#20: The Next Step on your AI Journey

And: How to build a personal CRM that actually remembers for you

Hey friends, and a special welcome to new subscribers!

(feel free to connect with me on LinkedIn and say hi! It’s always fun to chat with new readers.)

More than 2,000 of you filled out our onboarding survey—thanks for that!

I figured it might be interesting to check in on who we are and where we stand on this AI journey.

70% of you are freelancers and employed professionals—people actually getting stuff done.

Nearly half call yourselves "intermediate"—you've tried ChatGPT, maybe messed around with other tools, but you're not quite sure what you're missing.

66% want tactical tips above everything else.

Your responses tell the story:

  • "Make it work for me in my business"

  • "Automate analytics tasks around finances"

  • "Get caught up and then surpass"

You're done casually prompting ChatGPT. You fully understand AI can provide much more value for your career and business.

You want frameworks that bridge AI potential and business outcomes.

But what's the next step?

This is the messy middle.

A lot of AI content out there is either:

  • Superficial—generic prompts that don't really provide value

  • Automation theater—YouTube bros with complex flowcharts but no real operational experience, engineered for views not business outcomes

  • Deeply technical

For the past few years I've experimented heavily with AI. I'm now building several ventures with AI as a foundational layer.

My approach with this newsletter: write the content I wish I had access to. Would have saved me countless hours of trial and error.

I'm still figuring out the best format.

With AI's current state in business building, you need high-level understanding of this technology's impact. You also need a roll-up-your-sleeves mentality to experiment yourself.

That's why I include both a strategic insight and an applicable tactic each week.

Still, I want to help you more. There's a gap between seeing a smart AI tactic and actually implementing it yourself.

One idea I'm considering: creating another format. Maybe something like the Track Club. A place for people ready to roll up their sleeves and come together. Where I can show in-depth builds, experiment with videos and detailed recipes. A format that unlocks two-way discussions.

Would you be interested in joining the Track Club (if I launched it)?

More in-depth and step-by-step type content for people that want to go deep on building AI automations and agents?

Login or Subscribe to participate in polls.

Or, if you have other ideas for content formats that would move the needle for you, hit reply. I’d love to hear about it!

Tactic: How to build a personal CRM that actually remembers for you

I come prepared for every meeting I have. Because I capture and resurface meetings notes from my personal CRM all the time.
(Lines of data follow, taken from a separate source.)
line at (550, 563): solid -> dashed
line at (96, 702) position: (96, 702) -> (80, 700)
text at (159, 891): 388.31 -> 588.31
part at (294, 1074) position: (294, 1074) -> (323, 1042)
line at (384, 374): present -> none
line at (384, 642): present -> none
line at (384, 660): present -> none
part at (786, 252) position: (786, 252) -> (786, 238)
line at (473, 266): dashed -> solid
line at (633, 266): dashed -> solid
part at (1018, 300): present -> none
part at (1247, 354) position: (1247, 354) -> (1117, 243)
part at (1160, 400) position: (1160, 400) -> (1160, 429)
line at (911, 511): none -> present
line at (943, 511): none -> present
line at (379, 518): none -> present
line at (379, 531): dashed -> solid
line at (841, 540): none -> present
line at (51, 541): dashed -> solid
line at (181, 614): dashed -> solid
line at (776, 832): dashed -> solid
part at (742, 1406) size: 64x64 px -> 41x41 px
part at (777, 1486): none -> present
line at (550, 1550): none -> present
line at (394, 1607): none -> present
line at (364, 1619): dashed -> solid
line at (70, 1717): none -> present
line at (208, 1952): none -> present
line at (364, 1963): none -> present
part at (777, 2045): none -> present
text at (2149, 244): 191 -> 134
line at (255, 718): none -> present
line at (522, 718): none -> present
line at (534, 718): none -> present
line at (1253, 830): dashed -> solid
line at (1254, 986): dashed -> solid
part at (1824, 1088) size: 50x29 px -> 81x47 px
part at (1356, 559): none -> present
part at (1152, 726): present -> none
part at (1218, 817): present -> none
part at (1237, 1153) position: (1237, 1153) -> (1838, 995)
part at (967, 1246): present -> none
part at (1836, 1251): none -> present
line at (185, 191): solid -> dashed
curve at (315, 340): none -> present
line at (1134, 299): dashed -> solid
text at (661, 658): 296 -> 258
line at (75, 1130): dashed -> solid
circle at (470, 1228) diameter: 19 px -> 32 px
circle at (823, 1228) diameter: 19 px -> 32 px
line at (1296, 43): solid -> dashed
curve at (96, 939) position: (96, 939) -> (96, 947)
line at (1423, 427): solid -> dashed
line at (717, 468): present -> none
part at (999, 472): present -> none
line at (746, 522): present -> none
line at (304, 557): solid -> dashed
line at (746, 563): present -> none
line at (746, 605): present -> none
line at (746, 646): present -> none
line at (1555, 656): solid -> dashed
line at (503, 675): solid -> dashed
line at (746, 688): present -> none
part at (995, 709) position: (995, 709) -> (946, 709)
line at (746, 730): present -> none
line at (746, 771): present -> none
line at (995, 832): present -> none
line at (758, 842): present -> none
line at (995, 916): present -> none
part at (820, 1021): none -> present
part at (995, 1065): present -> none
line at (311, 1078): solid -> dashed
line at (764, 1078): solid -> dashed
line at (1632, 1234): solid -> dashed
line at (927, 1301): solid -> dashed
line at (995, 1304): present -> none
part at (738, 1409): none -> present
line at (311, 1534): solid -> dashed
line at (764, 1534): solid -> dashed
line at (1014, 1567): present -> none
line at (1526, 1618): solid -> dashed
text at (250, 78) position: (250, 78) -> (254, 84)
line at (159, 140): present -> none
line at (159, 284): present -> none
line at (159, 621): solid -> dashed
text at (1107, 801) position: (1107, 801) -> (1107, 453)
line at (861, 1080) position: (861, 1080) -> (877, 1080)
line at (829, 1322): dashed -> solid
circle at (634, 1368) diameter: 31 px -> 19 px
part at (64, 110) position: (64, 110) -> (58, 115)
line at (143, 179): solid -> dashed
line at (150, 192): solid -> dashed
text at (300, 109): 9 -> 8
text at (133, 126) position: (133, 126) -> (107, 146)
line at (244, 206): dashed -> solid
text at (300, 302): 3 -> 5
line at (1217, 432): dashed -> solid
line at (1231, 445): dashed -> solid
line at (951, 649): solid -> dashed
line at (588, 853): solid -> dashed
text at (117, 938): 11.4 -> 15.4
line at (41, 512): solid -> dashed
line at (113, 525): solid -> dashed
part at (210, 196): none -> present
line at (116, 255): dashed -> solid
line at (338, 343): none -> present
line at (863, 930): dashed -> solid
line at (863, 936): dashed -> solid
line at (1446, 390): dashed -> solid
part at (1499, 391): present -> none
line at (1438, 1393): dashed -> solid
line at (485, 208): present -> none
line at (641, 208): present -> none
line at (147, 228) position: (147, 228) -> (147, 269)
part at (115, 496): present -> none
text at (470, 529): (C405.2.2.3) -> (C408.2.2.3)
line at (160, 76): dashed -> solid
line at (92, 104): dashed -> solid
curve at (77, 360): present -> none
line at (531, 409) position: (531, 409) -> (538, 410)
Sounds tedious? It really isn't, since my AI meeting assistant takes care of 95% of the work for me.

Here's how it works:

  1. After every meeting, my AI assistant creates a clean summary and drops it into my personal CRM

  2. Every morning, I get one email with prep notes for each upcoming call—what we covered, what I should follow up on

I built two workflows that run this entire thing in Notion for me.

I have two Notion databases: Meeting Notes and People.

After meeting my meeting assistant agent messages me and asks me for notes. I answer with voice and hit enter. Done.

Behind the scenes, the assistant now processes my transcription, breaks it into a tidy bullet point list. It creates a new meeting note in Notion, adds the summary and connects it to the right person in my CRM.

Here's the prompt I use for the summary. Short and sweet:

Turn the attached transcription into a bullet point summary. No meta content, only a bullet point list.

Then, each morning it looks at my calendar; Identifies meetings, checks for previous meeting notes and then create a prep note for each meeting. It sends this in one email to me each morning.

Here's the prompt for creating the prep note:

Your are my meeting prep assistant. Your job is to review notes from my previous meeting(s) with this person, and then compile a prep note for my upcoming meeting. Please review the previous meeting notes attached.

Make sure that the prep note considers the dates of the previous meetings, so the most recent information is at the top of the summary.

Create a prep note with:
- things we discussed in previous meetings
- things i should ask about / follow up on

Return a bullet point list in plain text.

In a world full of agents and automations, being intentional about relationship management is even more valuable.